By Steven Philp
Friday evening, nearly 3,000 people packed themselves in to the Roy Thompson Hall in Toronto, Canada to witness former-British Prime Minister Tony Blair and author Christopher Hitchens grapple with the merits of religion. The event was part of the Munk Debate series, organized by the Aurea Foundation, for which the prompt was simply: “Be it resolved, religion is a force for good in the world.” Blair–a recent convert to the Roman Catholic Church – was tasked with defending the necessity of faith communities, while Hitchens–author of the best-seller God is Not Great–argued that religion is the source of incalculable misery throughout human history. During the 90-minute debate, Hitchens seemed to hold sway over the crowd although a pre-debate poll showed 57% of the audience already agreed with his position, compared to the 22% who were sympathetic with Blair. The remaining participants were undecided.
As might be expected from such vocal personalities, both men conceded little to their opponent. Hitchens characterized religion as a dangerous anachronism, comparing G-d to “a kind of divine North Korea.” He equated omniscience to malevolence, arguing, “Once you assume a creator and a plan it makes us subjects in a cruel experiment.” Blair held the defensive through most of the debate, returning to the theme that throughout history people of faith have been engaged in acts for the betterment of humankind. “The proposition that religion is unadulterated poison is unsustainable,” Blair argued, pointing out that such generalizations ignore the multifaceted nature of faith communities. Yet in the end, he failed to qualify religion as more than “a benign progressive framework by which to live our lives.”
That this debate occurred Friday evening is apropos of a similar discussion within the Jewish community, as each Shabbat we are asked to make a conscious decision about what it means to be a Jew. On one hand, Judaism is a matter of faith affirmed by the commandments of shamor v’zachor, to keep and remember, the Sabbath. On the other, it is a cultural heritage that extends beyond the synagogue–if it includes it at all. As Jews we ask ourselves if Judaism as religion is “a force for good” in our lives, in our communities, and the world at large.

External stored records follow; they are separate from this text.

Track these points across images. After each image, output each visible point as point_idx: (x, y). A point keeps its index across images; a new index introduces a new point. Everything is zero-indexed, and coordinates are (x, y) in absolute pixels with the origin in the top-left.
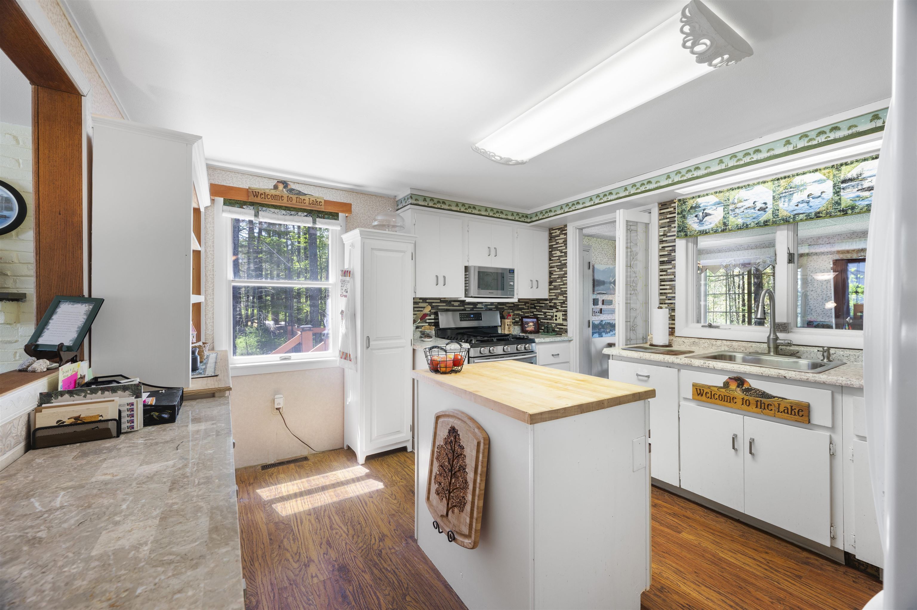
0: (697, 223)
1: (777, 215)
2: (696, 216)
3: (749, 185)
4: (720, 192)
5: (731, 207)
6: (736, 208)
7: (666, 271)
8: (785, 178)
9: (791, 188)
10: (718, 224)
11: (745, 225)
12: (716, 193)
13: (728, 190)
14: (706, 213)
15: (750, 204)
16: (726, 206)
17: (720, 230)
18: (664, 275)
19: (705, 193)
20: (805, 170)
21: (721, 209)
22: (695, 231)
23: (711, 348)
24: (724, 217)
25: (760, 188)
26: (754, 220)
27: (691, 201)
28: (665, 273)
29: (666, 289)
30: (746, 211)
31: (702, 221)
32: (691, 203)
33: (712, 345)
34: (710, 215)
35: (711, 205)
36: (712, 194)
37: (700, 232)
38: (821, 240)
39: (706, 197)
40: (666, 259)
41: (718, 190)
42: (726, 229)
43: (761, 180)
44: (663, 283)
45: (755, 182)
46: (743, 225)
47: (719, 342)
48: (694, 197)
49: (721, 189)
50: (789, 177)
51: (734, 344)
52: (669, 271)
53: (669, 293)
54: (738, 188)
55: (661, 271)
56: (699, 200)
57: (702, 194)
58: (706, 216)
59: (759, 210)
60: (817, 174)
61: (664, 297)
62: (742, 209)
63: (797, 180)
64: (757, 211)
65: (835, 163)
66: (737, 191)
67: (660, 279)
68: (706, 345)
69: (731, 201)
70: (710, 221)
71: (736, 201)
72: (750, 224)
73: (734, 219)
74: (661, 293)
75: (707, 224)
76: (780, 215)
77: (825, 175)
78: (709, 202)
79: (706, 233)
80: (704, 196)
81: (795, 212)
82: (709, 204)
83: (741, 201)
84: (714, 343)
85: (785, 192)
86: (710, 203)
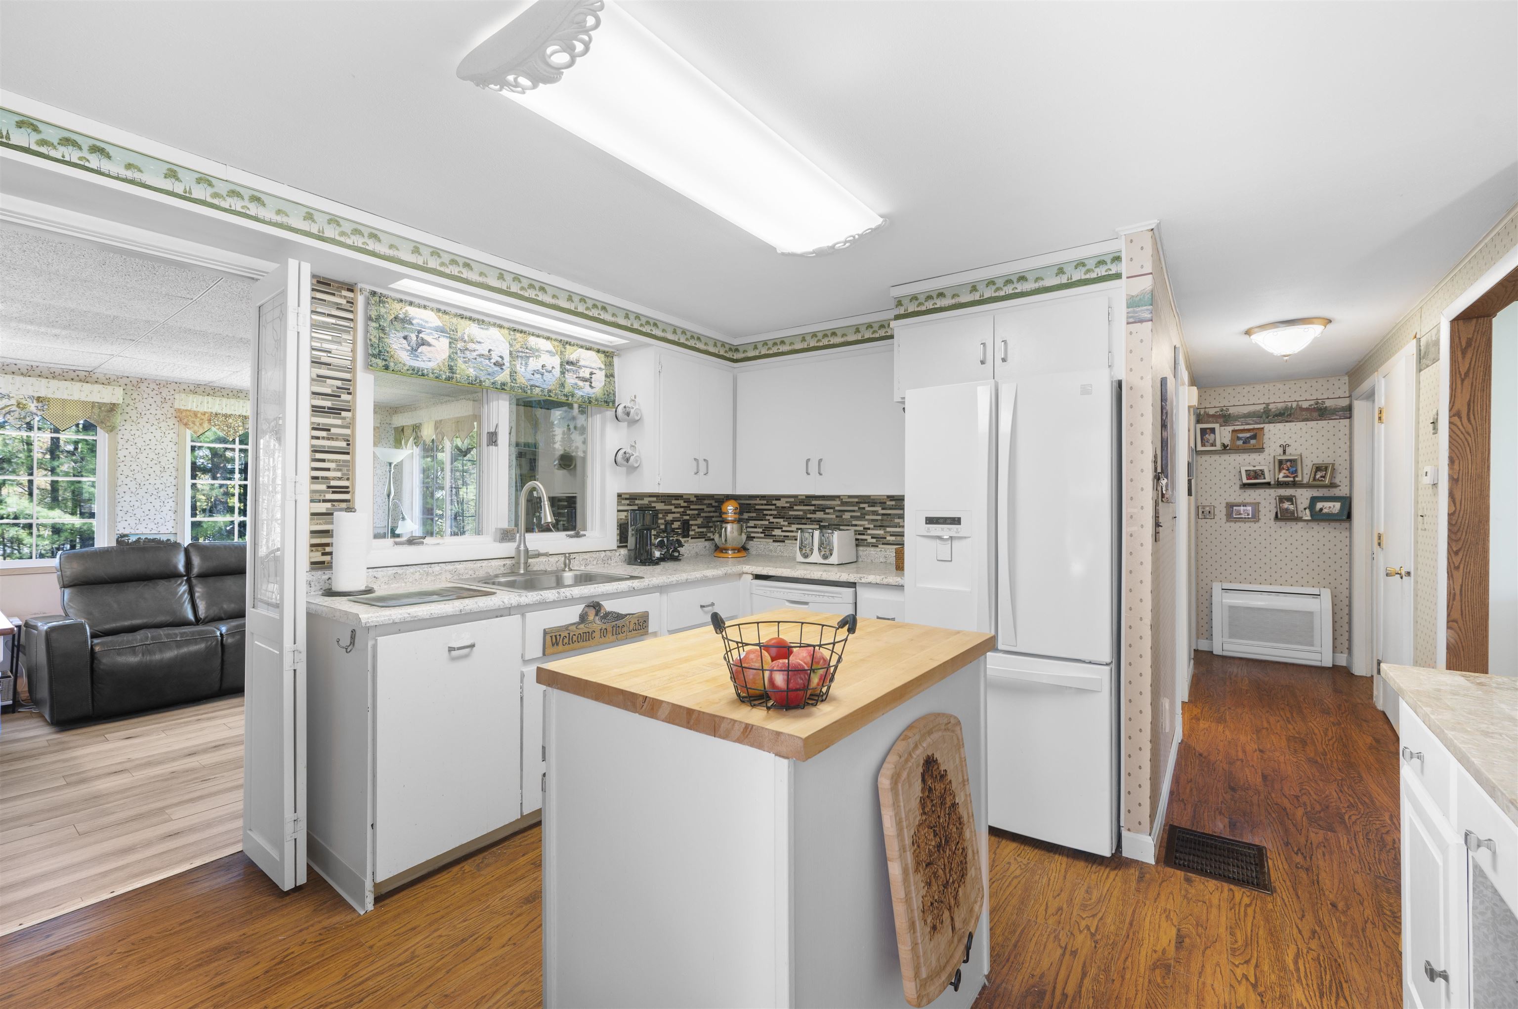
0: (408, 351)
1: (515, 380)
2: (405, 338)
3: (483, 321)
4: (445, 312)
5: (460, 345)
6: (467, 349)
7: (329, 430)
8: (521, 332)
9: (527, 348)
10: (441, 364)
11: (478, 381)
12: (439, 310)
13: (456, 315)
14: (422, 339)
15: (483, 349)
16: (453, 341)
17: (444, 377)
18: (323, 438)
19: (423, 302)
20: (541, 333)
21: (444, 342)
22: (404, 365)
23: (426, 580)
24: (450, 356)
25: (494, 332)
26: (489, 377)
27: (397, 306)
28: (323, 434)
29: (328, 470)
30: (479, 360)
31: (416, 350)
32: (397, 309)
33: (428, 574)
34: (429, 345)
35: (430, 328)
36: (432, 310)
37: (413, 370)
38: (146, 384)
39: (422, 311)
40: (327, 404)
41: (443, 308)
42: (452, 378)
43: (498, 322)
44: (319, 456)
45: (492, 320)
46: (476, 380)
47: (437, 568)
48: (401, 301)
49: (448, 309)
50: (525, 332)
51: (457, 566)
52: (333, 430)
53: (334, 479)
54: (470, 319)
55: (314, 429)
56: (412, 311)
57: (417, 301)
58: (423, 344)
59: (495, 364)
60: (548, 342)
61: (323, 487)
62: (475, 354)
63: (533, 341)
64: (492, 365)
65: (563, 338)
66: (468, 322)
67: (313, 446)
68: (417, 576)
69: (459, 334)
70: (429, 355)
71: (466, 338)
72: (485, 381)
73: (463, 366)
74: (315, 478)
75: (425, 359)
76: (518, 381)
77: (554, 347)
78: (427, 322)
79: (423, 375)
80: (419, 306)
81: (532, 383)
82: (427, 325)
83: (472, 341)
84: (430, 570)
85: (522, 352)
86: (430, 325)
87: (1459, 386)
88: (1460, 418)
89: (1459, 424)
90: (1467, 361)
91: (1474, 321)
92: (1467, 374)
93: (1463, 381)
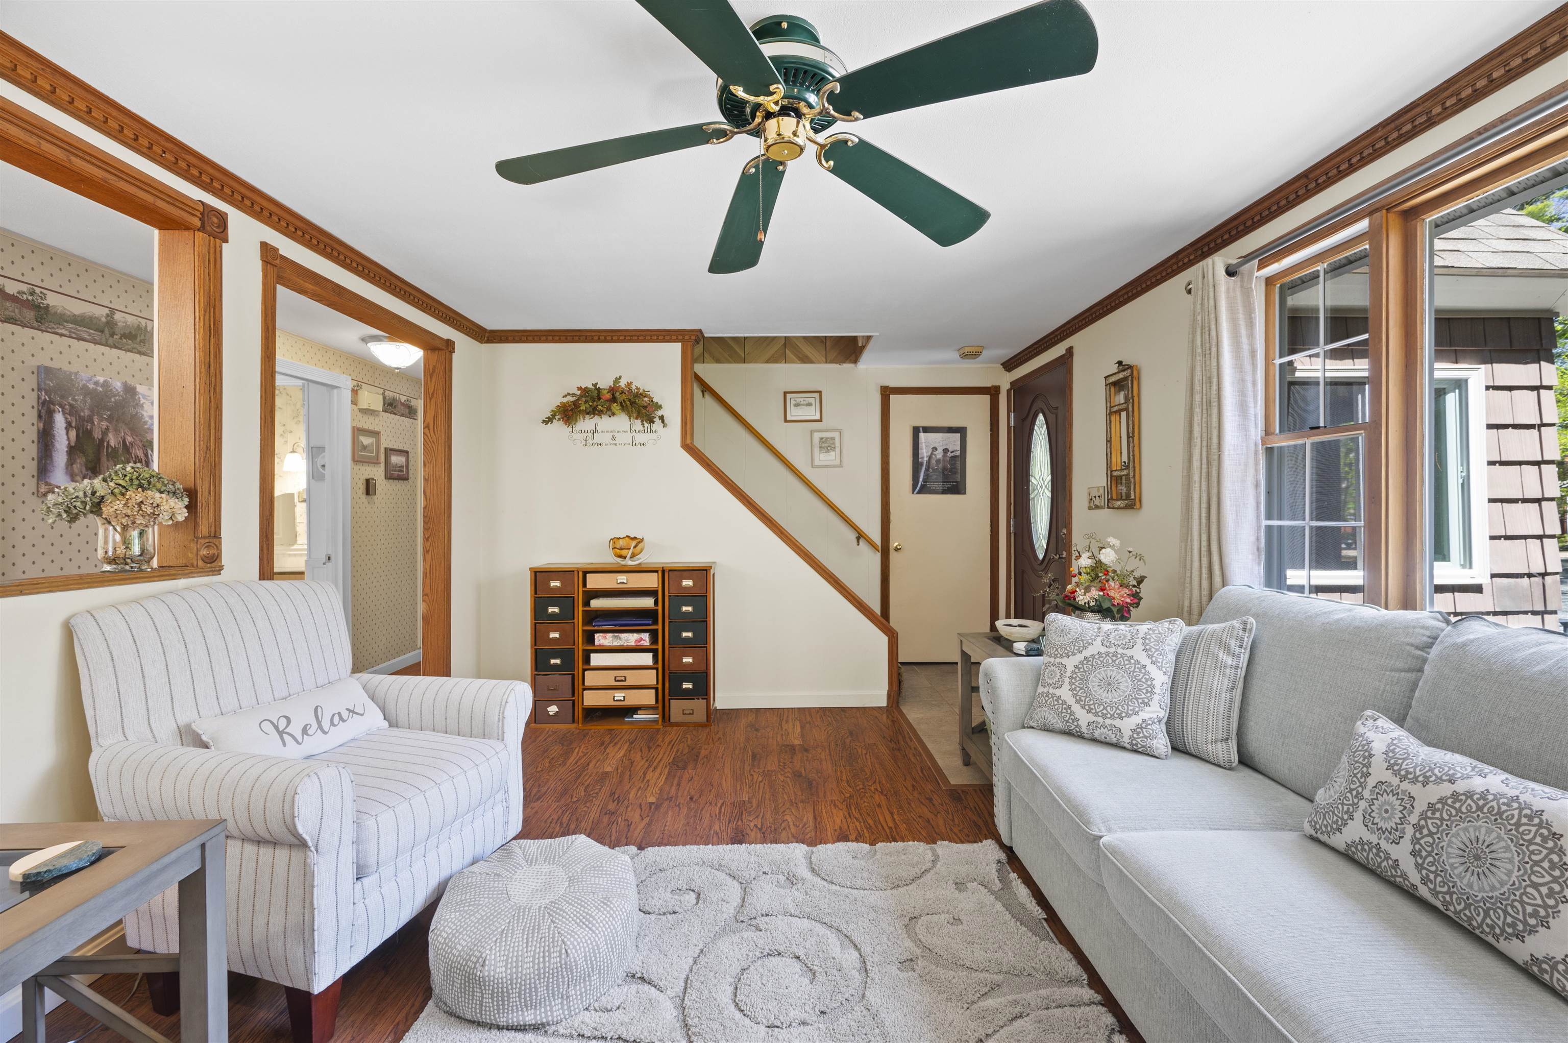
87: (428, 404)
88: (429, 429)
89: (429, 434)
90: (433, 384)
91: (437, 352)
92: (433, 394)
93: (430, 399)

Unfortunately, elements of faith have been used through our history for oppression; consequently, it may not be surprising that traditionally subjugated minorities–women and the LGBT community, for example–have found greater degrees of mobility within those denominations of Judaism that have moved further away from strict observance. At the same time, there have been countless Jews who have contributed to the betterment of our communities – looking at the Forward 50 published earlier this year, we can see contemporary examples of fellow Jews who have taken leadership on a variety of issues. Yet contrary to Blair’s characterization of do-gooders their individual relationship to Judaism is not necessarily one of faith, even as this heritage may have inspired them toward a certain moral imperative. In this way, the religious element may not be necessary for the performing of good deeds. At the same time, there are many on the list that have an intimate relationship with Judaism as a faith practice. For them, it’s an inextricable part of their Jewish identity.
Then is it possible to separate Judaism as faith from Judaism as cultural heritage? I recently had the opportunity to sit down with Rabbi Adam Chalom of Congregation Kol Chadash, a growing Humanistic community north of Chicago proper. He explained that the purpose of Humanistic Judaism is to honor Jewish culture in a way that is human-centered; it is a space for the secular Jew to celebrate his or her heritage, while “saying what they believe, and believing what they say.” In some cases, that may mean removing G-d from the equation. On the other hand, as a Jew-by-choice my approach to Judaism is one defined almost exclusively by faith; unlike Rabbi Chalom, I lack the cultural heritage of a born-Jew. Yet through our conversation, it was evident that we shared one key belief: Judaism can be “a force for good in the world.” It is true that our tradition – inherited or chosen–has been used to maintain systems of oppression. Yet it has also served, and continues to serve, as a source of inspiration for the betterment of mankind, for both secular and observant Jews alike.